Test Sequencing of 4AH1

Run sample on iSeq:

Dilute to 1 nM based off qPCR results. qPCR results are in pM, but 1:1000 dilution used. The results are effectively in nM for pool.

  • 1000/Results = ul of Pool to Add

1000/25 = 40uL of Pool to Add

  • 1000 - ul of Pool to Add = ul of “10 mM Tris 8.5” to Add

1000- 40 = 960uL of 10mM Tris 8.5

Dilute 1 nM full pool to loading concentration of 50 pM:

  • Add 5 ul 1 nM Pool to 85 ul “10 mM Tris 8.5” and 10 ul 50 pM PhiX

  • Remove iSeq 100 i1 Flow Cell from refrigerator 5’s crisper drawer and open white foil pack and allow to equilibrate to RT for 10-15 minutes.

  • Open “iSeq 100 i1 Reagent Cartridge v2”. Turn on iSeq100

  • Click on “Sequence”. Watch Video. Do what video tells you to do. Follow on screen instructions until run starts.

  • Results located: Data/SequencingRuns/”folder with applicable date”/Alignment_1/Fastq/*.fastq.gz

Bioinformatics

Demux as per usual.
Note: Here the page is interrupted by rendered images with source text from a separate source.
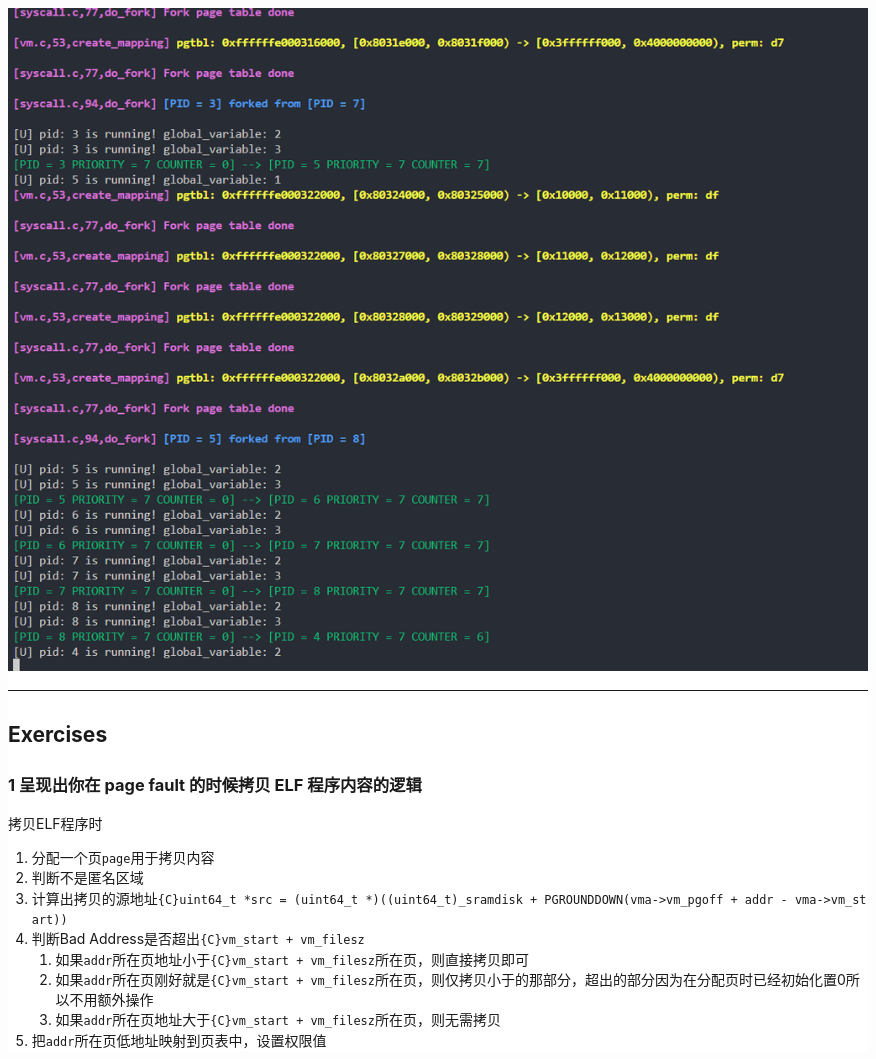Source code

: ![alt text](assets/Fork3.png)

---

## Exercises

### 1 呈现出你在 page fault 的时候拷贝 ELF 程序内容的逻辑

拷贝ELF程序时

1. 分配一个页`page`用于拷贝内容
2. 判断不是匿名区域
3. 计算出拷贝的源地址`{C}uint64_t *src = (uint64_t *)((uint64_t)_sramdisk + PGROUNDDOWN(vma->vm_pgoff + addr - vma->vm_start))`
4. 判断Bad Address是否超出`{C}vm_start + vm_filesz`
   1. 如果`addr`所在页地址小于`{C}vm_start + vm_filesz`所在页，则直接拷贝即可
   2. 如果`addr`所在页刚好就是`{C}vm_start + vm_filesz`所在页，则仅拷贝小于的那部分，超出的部分因为在分配页时已经初始化置0所以不用额外操作
   3. 如果`addr`所在页地址大于`{C}vm_start + vm_filesz`所在页，则无需拷贝
5. 把`addr`所在页低地址映射到页表中，设置权限值
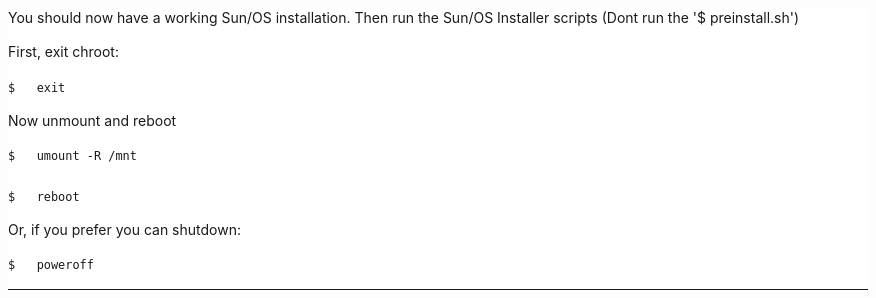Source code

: You should now have a working Sun/OS installation. Then run the Sun/OS Installer scripts (Dont run the '$ preinstall.sh')

First, exit chroot:

    $   exit

Now unmount and reboot

    $   umount -R /mnt

    $   reboot

Or, if you prefer you can shutdown:

    $   poweroff

---

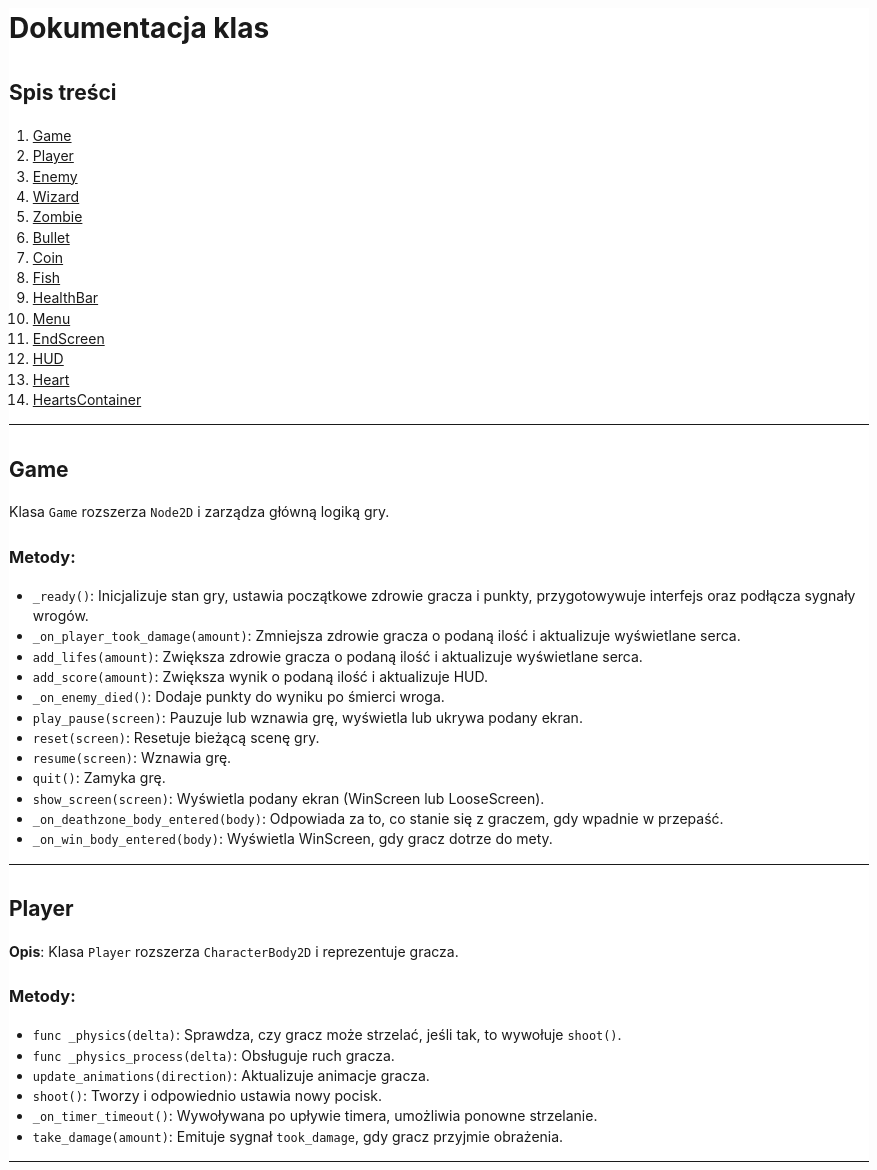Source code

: # Dokumentacja klas

## Spis treści
1. [Game](#game)
2. [Player](#player)
3. [Enemy](#enemy)
3. [Wizard](#wizard)
4. [Zombie](#zombie)
5. [Bullet](#bullet)
6. [Coin](#coin)
7. [Fish](#fish)
8. [HealthBar](#healthbar)
9. [Menu](#menu)
10. [EndScreen](#endscreen)
11. [HUD](#hud)
12. [Heart](#heart)
13. [HeartsContainer](#heartscontainer)

---

## Game

Klasa `Game` rozszerza `Node2D` i zarządza główną logiką gry.
### Metody:
- `_ready()`: Inicjalizuje stan gry, ustawia początkowe zdrowie gracza i punkty, przygotowywuje interfejs oraz podłącza sygnały wrogów.
- `_on_player_took_damage(amount)`: Zmniejsza zdrowie gracza o podaną ilość i aktualizuje wyświetlane serca.
- `add_lifes(amount)`: Zwiększa zdrowie gracza o podaną ilość i aktualizuje wyświetlane serca.
- `add_score(amount)`: Zwiększa wynik o podaną ilość i aktualizuje HUD.
- `_on_enemy_died()`: Dodaje punkty do wyniku po śmierci wroga.
- `play_pause(screen)`: Pauzuje lub wznawia grę, wyświetla lub ukrywa podany ekran.
- `reset(screen)`: Resetuje bieżącą scenę gry.
- `resume(screen)`: Wznawia grę.
- `quit()`: Zamyka grę.
- `show_screen(screen)`: Wyświetla podany ekran (WinScreen lub LooseScreen).
- `_on_deathzone_body_entered(body)`: Odpowiada za to, co stanie się z graczem, gdy wpadnie w przepaść.
-  `_on_win_body_entered(body)`: Wyświetla WinScreen, gdy gracz dotrze do mety.

---

## Player

**Opis**: Klasa `Player` rozszerza `CharacterBody2D` i reprezentuje gracza.

### Metody:
- `func _physics(delta)`: Sprawdza, czy gracz może strzelać, jeśli tak, to wywołuje `shoot()`.
- `func _physics_process(delta)`: Obsługuje ruch gracza.
- `update_animations(direction)`: Aktualizuje animacje gracza.
- `shoot()`: Tworzy i odpowiednio ustawia nowy pocisk.
- `_on_timer_timeout()`: Wywoływana po upływie timera, umożliwia ponowne strzelanie.
- `take_damage(amount)`: Emituje sygnał `took_damage`, gdy gracz przyjmie obrażenia.

---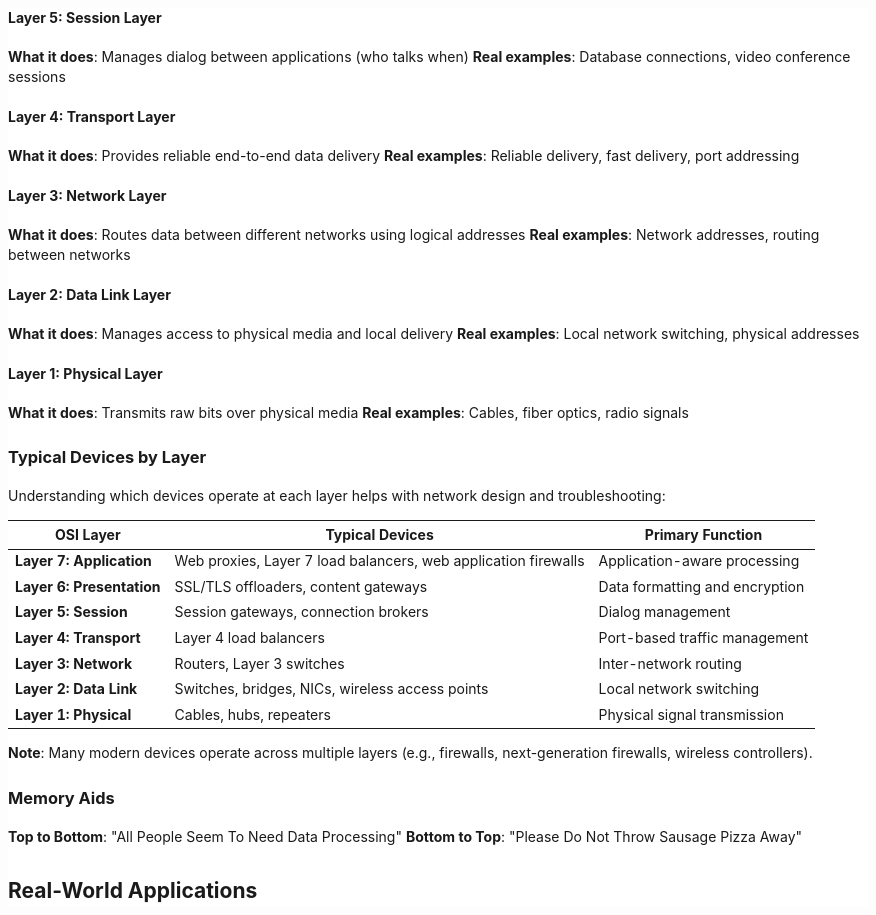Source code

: #### Layer 5: Session Layer

**What it does**: Manages dialog between applications (who talks when)
**Real examples**: Database connections, video conference sessions

#### Layer 4: Transport Layer

**What it does**: Provides reliable end-to-end data delivery
**Real examples**: Reliable delivery, fast delivery, port addressing

#### Layer 3: Network Layer

**What it does**: Routes data between different networks using logical addresses
**Real examples**: Network addresses, routing between networks

#### Layer 2: Data Link Layer

**What it does**: Manages access to physical media and local delivery
**Real examples**: Local network switching, physical addresses

#### Layer 1: Physical Layer

**What it does**: Transmits raw bits over physical media
**Real examples**: Cables, fiber optics, radio signals

### Typical Devices by Layer

Understanding which devices operate at each layer helps with network design and troubleshooting:

| OSI Layer | Typical Devices | Primary Function |
|-----------|-----------------|------------------|
| **Layer 7: Application** | Web proxies, Layer 7 load balancers, web application firewalls | Application-aware processing |
| **Layer 6: Presentation** | SSL/TLS offloaders, content gateways | Data formatting and encryption |
| **Layer 5: Session** | Session gateways, connection brokers | Dialog management |
| **Layer 4: Transport** | Layer 4 load balancers | Port-based traffic management |
| **Layer 3: Network** | Routers, Layer 3 switches | Inter-network routing |
| **Layer 2: Data Link** | Switches, bridges, NICs, wireless access points | Local network switching |
| **Layer 1: Physical** | Cables, hubs, repeaters | Physical signal transmission |

**Note**: Many modern devices operate across multiple layers (e.g., firewalls, next-generation firewalls, wireless controllers).

### Memory Aids

**Top to Bottom**: "All People Seem To Need Data Processing"
**Bottom to Top**: "Please Do Not Throw Sausage Pizza Away"


## Real-World Applications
Parese report in the same folder as the data. Parsing seemed to work well.

 

Curious if cross-contamination is not as bad for the one-step since there is no chance of primer and template carryover from the first PCR to the second.

Code used to determine cross-contamination:

cutadapt -g ^GTGYCAGCMGCCGCGGTAA -o R1out_no16s parsed_4AH1-1STEP_S1_L001_R1_001.fastq -e 0.25

cutadapt -g ^GGACTACHVGGGTWTCTAAT -o R2out_no16s parsed_4AH1-1STEP_S1_L001_R2_001.fastq  -e 0.25

cutadapt -g ^CTTGGTCATTTAGAGGAAGTAA -o R1out_no16s_noits R1out_no16s -e 0.25

cutadapt -g ^GCTGCGTTCTTCATCGATGC -o R2out_no16s_noits R2out_no16s -e 0.25

sed -i 's/\s/_/g' R1out_no16s_noits

sed -i 's/^>16/>rna16/' R1out_no16s_noits

sed -i 's/-/_/g' R1out_no16s_noits

awk '{if ($1 ~ /@/) {print}else{print substr ($0, 0, 13)}}' R1out_no16s_noits > short_polyg_filtered.fa

module load vsearch

vsearch --fastq_filter short_polyg_filtered.fa -fastaout short_polyg_filteredFA.fa

echo "Making coligo table"

#NOTE that the heuristics for usearch_global don't seem to work well for short sequences (as shown by various tests JH did), therefore using search_exact

vsearch -search_exact short_polyg_filteredFA.fa -db /project/microbiome/ref_db/coligos_and_abbreviatedISD.fa -strand plus -otutabout coligoTable  -maxaccepts 0 -minseqlen 5

Shifted to R to examine coligo table:

#Determine the extent to which coligos occur where they are not supposed to.

dat <- read.table("~/Desktop/teton/coligoTable", stringsAsFactors = F, header = T)
dat[1:5,1:5]
dim(dat)

key <- read.csv("~/Desktop/teton/NS4_4AH1_Demux.csv", stringsAsFactors = F)

names(dat) <- gsub("X(.*)","\1",names(dat))

key$forward_barcode <- toupper(key$forward_mid)
key$reverse_barcode <- toupper(key$reverse_mid)

key$combo <- paste(key$locus, key$forward_barcode, key$reverse_barcode, key$samplename, sep = "_")

for(i in 1:length(key$combo)){
names(dat)[which(key$combo[i] == names(dat))] <- key$wellposition[i]
}

dat$OTUID <- gsub("Coligo_", "",dat$OTUID)

dat <- dat[dat$OTUID != "ISD",]

percent_target <- NA

for(i in 2:length(names(dat))){
if(dat[dat$OTUID == names(dat)[i],i] > 15){
percent_target[i] <- dat[dat$OTUID == names(dat)[i],i] / sum(dat[,i])
}
}
mean(na.omit(percent_target))
summary(percent_target)
table(percent_target > 0.90)

dat[,1:15e

While cursory, it appears to me that cross-contamination is a bit reduced by the one-step PCR library prep. protocol. It would be of interest to do this analysis on the data for this plate that was generated using the two-step protocol (so we can compare apples to apples). I think those data are forthcoming.